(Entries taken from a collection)

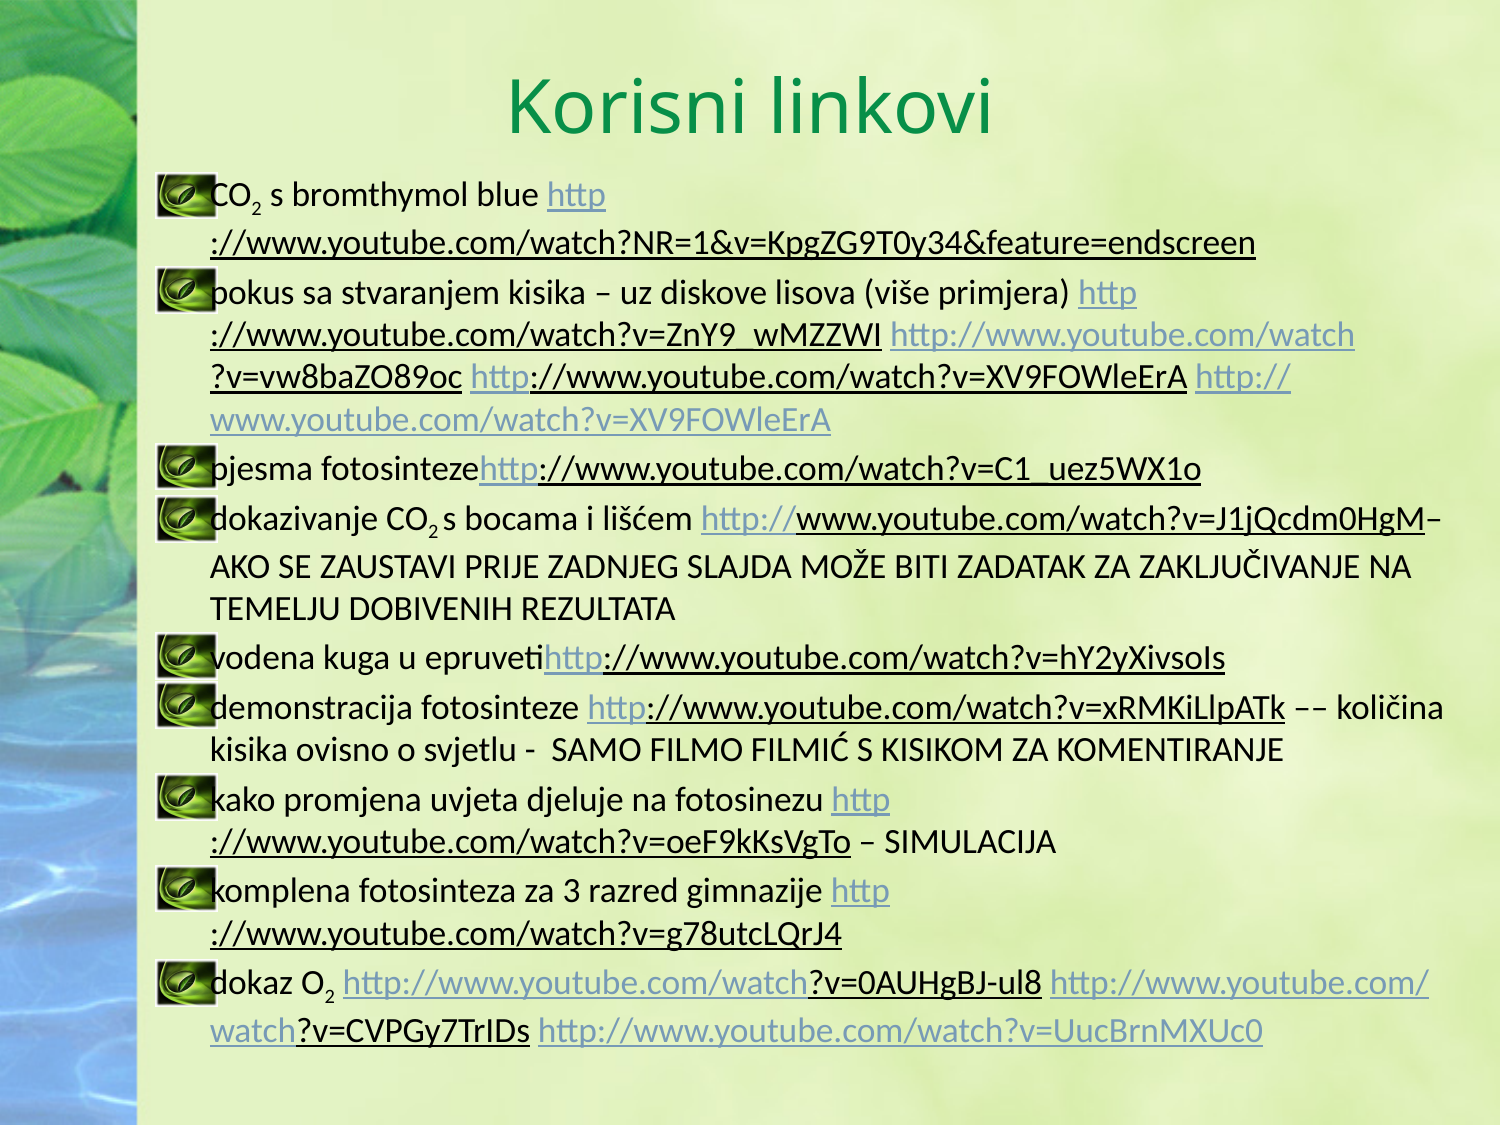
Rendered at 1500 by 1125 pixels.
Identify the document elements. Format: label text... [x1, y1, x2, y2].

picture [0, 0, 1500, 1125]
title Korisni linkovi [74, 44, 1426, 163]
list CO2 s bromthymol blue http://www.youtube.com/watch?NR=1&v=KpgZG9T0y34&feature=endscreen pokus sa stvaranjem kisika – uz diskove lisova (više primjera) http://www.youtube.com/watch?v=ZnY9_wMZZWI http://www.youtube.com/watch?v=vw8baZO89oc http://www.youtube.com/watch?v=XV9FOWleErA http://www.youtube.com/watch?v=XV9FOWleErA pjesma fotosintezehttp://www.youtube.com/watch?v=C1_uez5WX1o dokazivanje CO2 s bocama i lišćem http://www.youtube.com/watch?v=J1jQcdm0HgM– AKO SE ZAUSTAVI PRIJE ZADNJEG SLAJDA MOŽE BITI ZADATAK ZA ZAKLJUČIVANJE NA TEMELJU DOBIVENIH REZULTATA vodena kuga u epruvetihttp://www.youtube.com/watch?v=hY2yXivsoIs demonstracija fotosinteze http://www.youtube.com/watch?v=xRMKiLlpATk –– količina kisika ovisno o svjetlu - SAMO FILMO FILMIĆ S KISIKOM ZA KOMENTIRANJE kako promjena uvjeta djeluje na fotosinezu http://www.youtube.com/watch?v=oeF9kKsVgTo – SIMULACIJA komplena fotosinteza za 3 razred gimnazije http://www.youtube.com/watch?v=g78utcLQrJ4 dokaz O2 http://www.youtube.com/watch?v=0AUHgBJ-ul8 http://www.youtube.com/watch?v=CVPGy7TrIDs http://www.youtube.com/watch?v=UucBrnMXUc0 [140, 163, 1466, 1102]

» THE PROBLEM:
Your copy of the data should match it exactly, apart from the images, which are omitted.

» SOLVED EXERCISE:
Rendered at 1500 by 1125 pixels.
Identify the document elements. Format: label text... [x1, y1, x2, y2].

picture [0, 0, 1500, 1125]
title Korisni linkovi [74, 44, 1426, 163]
list CO2 s bromthymol blue http://www.youtube.com/watch?NR=1&v=KpgZG9T0y34&feature=endscreen pokus sa stvaranjem kisika – uz diskove lisova (više primjera) http://www.youtube.com/watch?v=ZnY9_wMZZWI http://www.youtube.com/watch?v=vw8baZO89oc http://www.youtube.com/watch?v=XV9FOWleErA http://www.youtube.com/watch?v=XV9FOWleErA pjesma fotosintezehttp://www.youtube.com/watch?v=C1_uez5WX1o dokazivanje CO2 s bocama i lišćem http://www.youtube.com/watch?v=J1jQcdm0HgM– AKO SE ZAUSTAVI PRIJE ZADNJEG SLAJDA MOŽE BITI ZADATAK ZA ZAKLJUČIVANJE NA TEMELJU DOBIVENIH REZULTATA vodena kuga u epruvetihttp://www.youtube.com/watch?v=hY2yXivsoIs demonstracija fotosinteze http://www.youtube.com/watch?v=xRMKiLlpATk –– količina kisika ovisno o svjetlu - SAMO FILMO FILMIĆ S KISIKOM ZA KOMENTIRANJE kako promjena uvjeta djeluje na fotosinezu http://www.youtube.com/watch?v=oeF9kKsVgTo – SIMULACIJA komplena fotosinteza za 3 razred gimnazije http://www.youtube.com/watch?v=g78utcLQrJ4 dokaz O2 http://www.youtube.com/watch?v=0AUHgBJ-ul8 http://www.youtube.com/watch?v=CVPGy7TrIDs http://www.youtube.com/watch?v=UucBrnMXUc0 [140, 163, 1466, 1102]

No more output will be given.